Pejotização "corrói" direitos trabalhistas, diz AGU em audiência no STF
Jorge Messias comparou a pejotização à “cupinização” das garantias sociais e criticou a precarização das relações de trabalho
247 - O advogado-geral da União, Jorge Messias, afirmou nesta segunda-feira (6) que a pejotização das relações de trabalho ameaça o pacto social estabelecido pela Constituição de 1988 e compromete a estrutura dos direitos trabalhistas no país. A declaração foi dada durante audiência pública realizada pelo Supremo Tribunal Federal (STF), que analisa a validade jurídica dos contratos em que empresas contratam profissionais como pessoas jurídicas.

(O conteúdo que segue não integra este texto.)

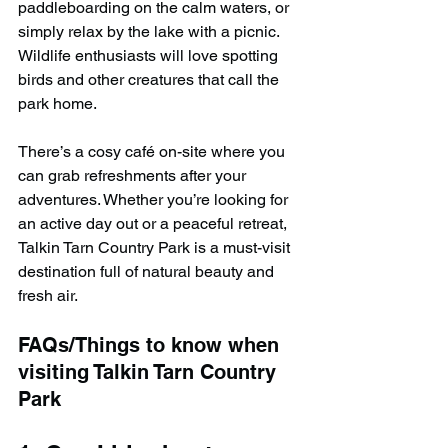
paddleboarding on the calm waters, or 
simply relax by the lake with a picnic. 
Wildlife enthusiasts will love spotting 
birds and other creatures that call the 
park home.
There’s a cosy café on-site where you 
can grab refreshments after your 
adventures. Whether you’re looking for 
an active day out or a peaceful retreat, 
Talkin Tarn Country Park is a must-visit 
destination full of natural beauty and 
fresh air.
FAQs/Things to know when 
visiting Talkin Tarn Country 
Park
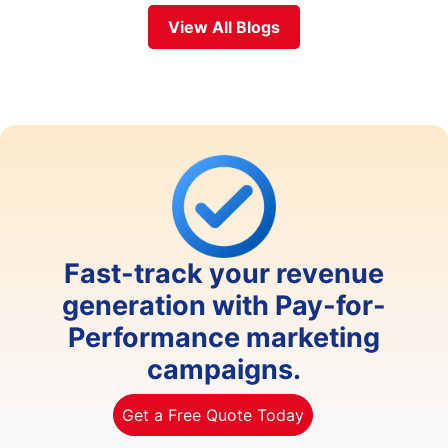
View All Blogs
Fast-track your revenue
generation with Pay-for-
Performance marketing
campaigns.
Get a Free Quote Today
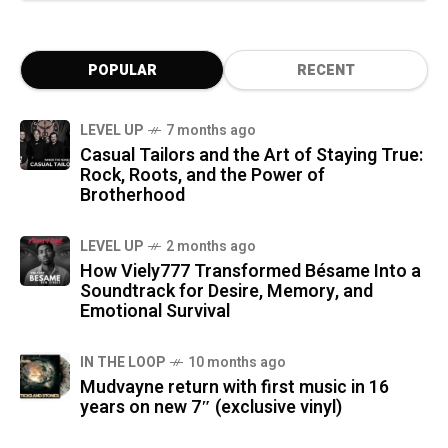
POPULAR
RECENT
LEVEL UP
7 months ago
Casual Tailors and the Art of Staying True:
Rock, Roots, and the Power of
Brotherhood
LEVEL UP
2 months ago
How Viely777 Transformed Bésame Into a
Soundtrack for Desire, Memory, and
Emotional Survival
IN THE LOOP
10 months ago
Mudvayne return with first music in 16
years on new 7″ (exclusive vinyl)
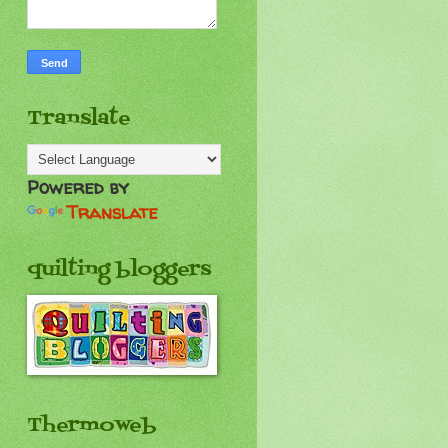
Translate
Powered by
Translate
quilting bloggers
Thermoweb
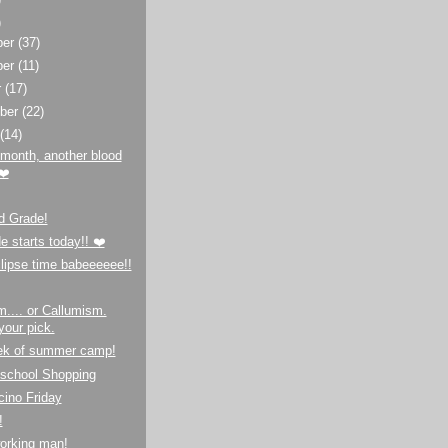
)
ber
(37)
ber
(11)
r
(17)
ber
(22)
t
(14)
month, another blood
❤️
d Grade!
e starts today!! ❤️
lipse time babeeeeee!!
.... or Callumism.
your pick.
ek of summer camp!
-school Shopping
ino Friday
!
orking man!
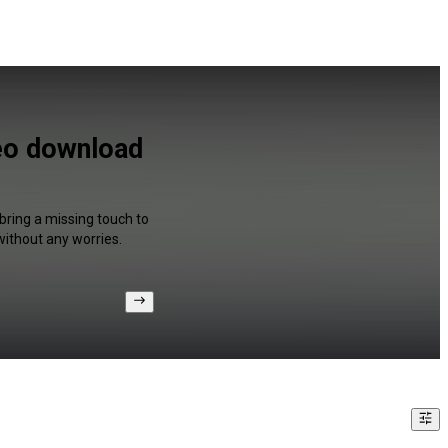
deo download
bring a missing touch to
without any worries.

De acordo com informações da CNN Brasil, Messias ressaltou que o fenômeno ultrapassa as dimensões técnica e econômica, atingindo diretamente o núcleo de proteção social. “A pejotização é a cupinização dos direitos trabalhistas brasileiros. Corrói por dentro, silenciosamente, as estruturas que sustentam a proteção social”, afirmou o chefe da Advocacia-Geral da União (AGU).
Messias defendeu que o modelo, apesar de parecer oferecer liberdade contratual, acaba isolando e fragilizando o trabalhador. Segundo ele, “sob a aparência de liberdade, o trabalhador fica isolado, desprotegido e sem voz”. O advogado-geral ainda destacou que a prática enfraquece o sistema previdenciário, reduzindo as contribuições de empregados e empregadores e comprometendo o financiamento da Previdência Social.

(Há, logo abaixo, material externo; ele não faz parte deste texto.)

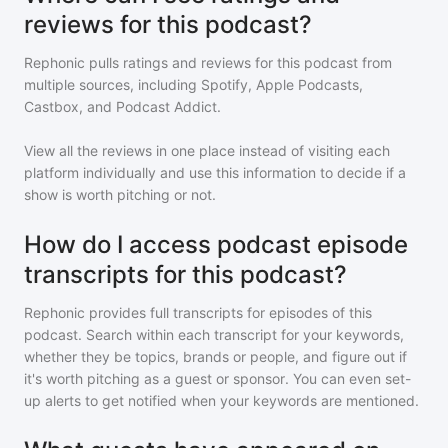
reviews for this podcast?
Rephonic pulls ratings and reviews for
this podcast
from
multiple sources, including Spotify, Apple Podcasts,
Castbox, and Podcast Addict.
View all the reviews in one place instead of visiting each
platform individually and use this information to decide if a
show is worth pitching or not.
How do I access podcast episode
transcripts for this podcast?
Rephonic provides full transcripts for episodes of
this
podcast
. Search within each transcript for your keywords,
whether they be topics, brands or people, and figure out if
it's worth pitching as a guest or sponsor. You can even set-
up alerts to get notified when your keywords are mentioned.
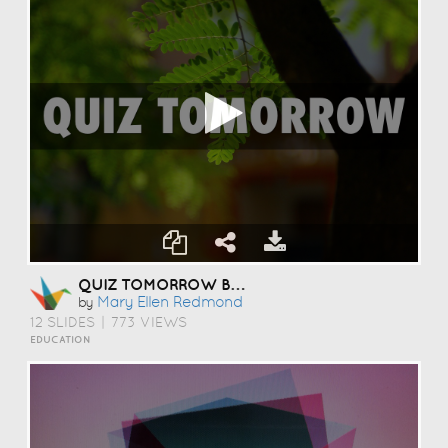
QUIZ TOMORROW BY MARY ELLEN REDMOND
Mary Ellen Redmond
by
12 SLIDES
|
773 VIEWS
EDUCATION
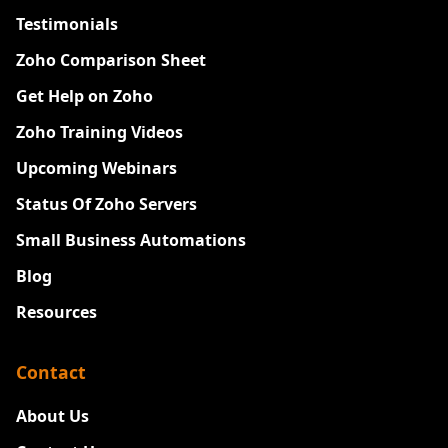
Testimonials
Zoho Comparison Sheet
Get Help on Zoho
Zoho Training Videos
Upcoming Webinars
Status Of Zoho Servers
Small Business Automations
Blog
Resources
Contact
About Us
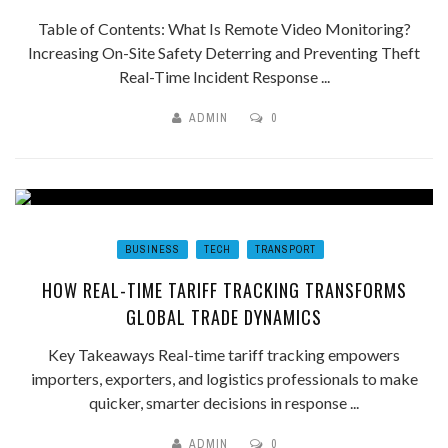
Table of Contents: What Is Remote Video Monitoring?
Increasing On-Site Safety Deterring and Preventing Theft
Real-Time Incident Response ...
ADMIN
0
BUSINESS
TECH
TRANSPORT
HOW REAL-TIME TARIFF TRACKING TRANSFORMS
GLOBAL TRADE DYNAMICS
Key Takeaways Real-time tariff tracking empowers
importers, exporters, and logistics professionals to make
quicker, smarter decisions in response ...
ADMIN
0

Em sua exposição, Messias também contestou o argumento de que a pejotização representaria uma modernização das relações trabalhistas. “Não há liberdade real quando a única alternativa é abrir um CNPJ para manter o sustento da família. Não há autonomia quando o mercado impõe a pejotização como condição para o emprego”, declarou. Ele defendeu que o país deve distinguir a verdadeira autonomia profissional das fraudes que mascaram vínculos empregatícios, ampliando a precarização.
A posição do advogado-geral contrastou com a do ministro Gilmar Mendes, relator do processo em análise no STF. Mendes defendeu a necessidade de adaptar a legislação trabalhista às novas dinâmicas do mercado, sem tentar “deter o curso da história”. “A complexidade do tema exige compreender como a inovação pode ser incorporada sem retrocessos, mas também sem a ilusão de que a legislação possa preservar relações que já se reconfiguraram”, afirmou o ministro.
Em agosto, durante um evento empresarial, Gilmar Mendes já havia sinalizado uma posição favorável à pejotização. Na ocasião, ele afirmou ser preciso “encerrar a insistência em modelos ultrapassados de trabalho” e indicou que o tema poderá ser votado ainda neste ano pelo Supremo.
A audiência pública desta segunda-feira reuniu representantes de trabalhadores, empresários e autoridades para debater o tema. O julgamento no STF analisará três pontos centrais:
- A licitude da contratação civil ou comercial de trabalhadores autônomos ou de pessoas jurídicas para prestação de serviços;
- A competência da Justiça do Trabalho para julgar possíveis fraudes nesses contratos;
- A responsabilidade pela apresentação de provas em casos de suspeita de irregularidade — se cabe ao autor da ação ou à empresa contratante.
A decisão do Supremo terá repercussão geral, ou seja, servirá como referência obrigatória para todos os casos semelhantes no país, podendo redefinir os rumos da regulação trabalhista brasileira.